Open rustyconover opened 2 months ago

rustyconover commented 2 months ago

Describe the bug, including details regarding any error messages, version, and platform.

When attempting to use a RunEndEncoded array with either a struct or a list, an exception is raised indicating that no matching kernel is available.

Steps to Reproduce:

Please run the following example code to reproduce the issue:

import pyarrow as pa

for data_type, values in [
    [pa.struct([pa.field("age", pa.int32())]), {"age": 20}],
    [pa.list_(pa.int32()), [20]]
]:
    try:
        schema = pa.schema([pa.field("data", pa.run_end_encoded(pa.int16(), data_type))])

        data = [
            {"data": values},
        ]

        table = pa.Table.from_pylist(data, schema=schema)
    except Exception as e:
        print(f"Failed with {data_type} {e}")

Observed Output:

Failed with struct<age: int32> Function 'run_end_encode' has no kernel matching input types (struct<age: int32>)
Failed with list<item: int32> Function 'run_end_encode' has no kernel matching input types (list<item: int32>)

Expected Behavior:

The code should correctly create a RunEndEncoded array using both struct and list types without raising exceptions.

Environment:

Additional Context:

The failure seems to suggest that the run_end_encode function does not currently support struct or list types, but it's not explicitly documented whether this is intentional or an oversight.

Component(s)

Python

mapleFU commented 2 months ago

cc @felipecrv

felipecrv commented 2 months ago

Comparing nested types for equality to run-end encode them can be expensive and unlikely to bring good compression rates.
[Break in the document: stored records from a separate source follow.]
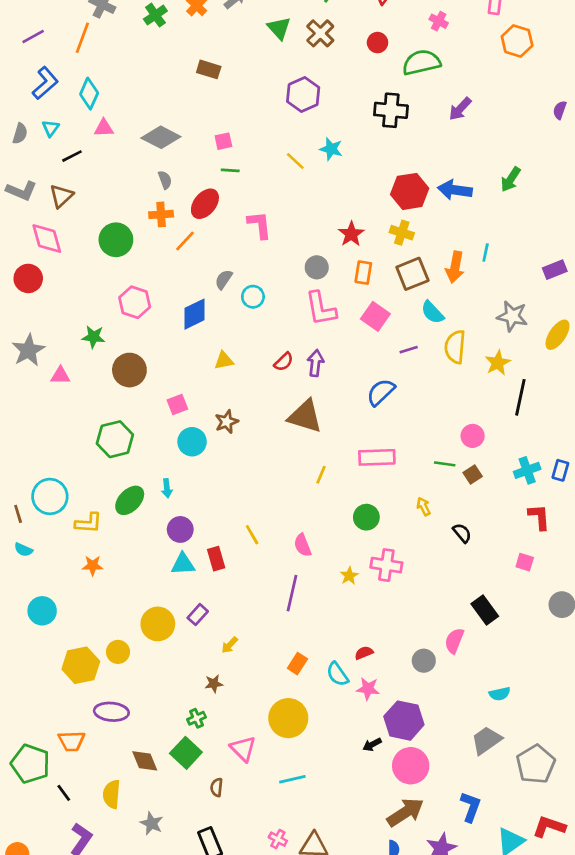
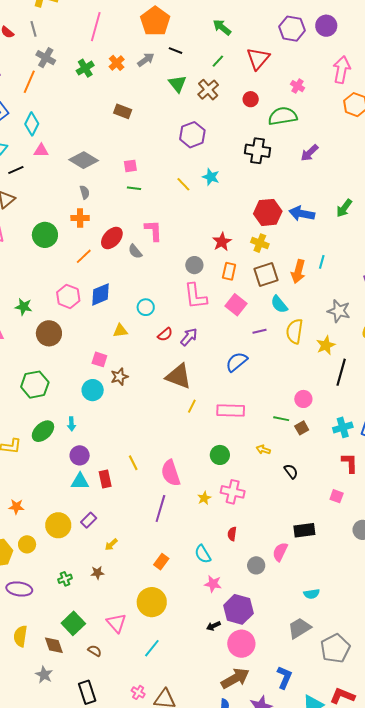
red ellipse: (205, 204) -> (112, 238), moved
orange line: (185, 241) -> (84, 256), moved
gray semicircle: (224, 279) -> (135, 251), moved, turned -77
cyan circle: (253, 297) -> (146, 307), moved
pink hexagon: (135, 302) -> (68, 296), moved
purple arrow: (316, 363) -> (189, 337), turned 30
pink square: (177, 405) -> (99, 359), moved, turned 35
yellow line: (321, 475) -> (192, 406), moved
yellow arrow: (423, 506) -> (263, 450), turned -48
pink semicircle: (303, 545) -> (171, 473), size x1.5
orange star: (93, 566) -> (16, 507), moved
black rectangle: (485, 610) -> (304, 530), turned -65
red semicircle: (364, 653) -> (232, 534), moved, turned -64
cyan semicircle: (337, 674) -> (203, 554), moved
green cross: (197, 718) -> (65, 579), moved
brown diamond: (145, 761) -> (54, 645), moved
cyan line: (292, 779) -> (152, 648), turned -42
brown semicircle: (217, 787) -> (95, 651), turned 112
yellow semicircle: (112, 794) -> (20, 636), moved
Run-end encoding works better on flat columns.

That said, the most likely reason for a kernel not supporting REE arrays yet is usually: it hasn't been implemented. Because, you know, it takes time ($) to implement custom kernels for REE arrays.
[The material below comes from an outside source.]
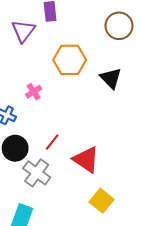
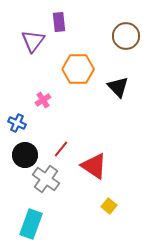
yellow square: (102, 201) -> (109, 206), size x0.7

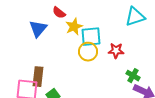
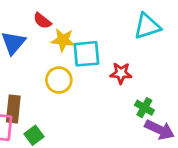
yellow star: (74, 27) -> (63, 40), turned 30
yellow circle: (88, 52) -> (59, 80), moved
rustyconover commented 2 months ago

Hi @felipecrv

Why wouldn't it bring great compression rates if the developer knows the column is mostly constant values?

felipecrv commented 2 months ago

Why wouldn't it bring great compression rates if the developer knows the column is mostly constant values?
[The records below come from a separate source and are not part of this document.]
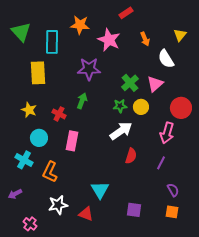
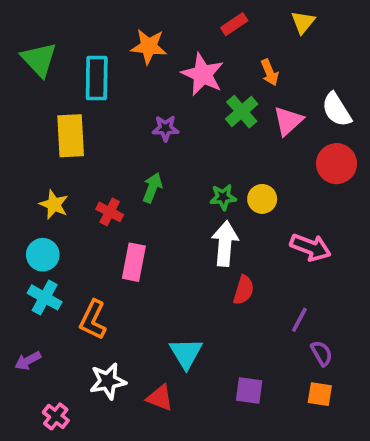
yellow triangle: (180, 35) -> (303, 22), moved
white semicircle: (166, 59) -> (337, 110), moved
purple star: (89, 69) -> (165, 128), size x0.6
green cross: (130, 83) -> (242, 112), moved
pink triangle: (155, 84) -> (288, 121), moved
red circle: (181, 108) -> (337, 164), moved
white arrow: (121, 131) -> (225, 244), turned -50
pink arrow: (167, 133) -> (310, 247), turned -85
cyan circle: (39, 138) -> (43, 255), moved
purple line: (161, 163) -> (299, 320), moved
All it takes is a new random or misaligned column (struct field) to mess up the repetitiveness of the data.

If you know the data is mostly constant values, you don't need run_end_encode, because you can produce the run-end encoded array directly without comparing the struct values.

You can also go for a struct of run-end-encoded fields (not all of them have to be run-end-encoded) and if the whole struct repeats you can share the same run_ends array among the fields (no copying needed).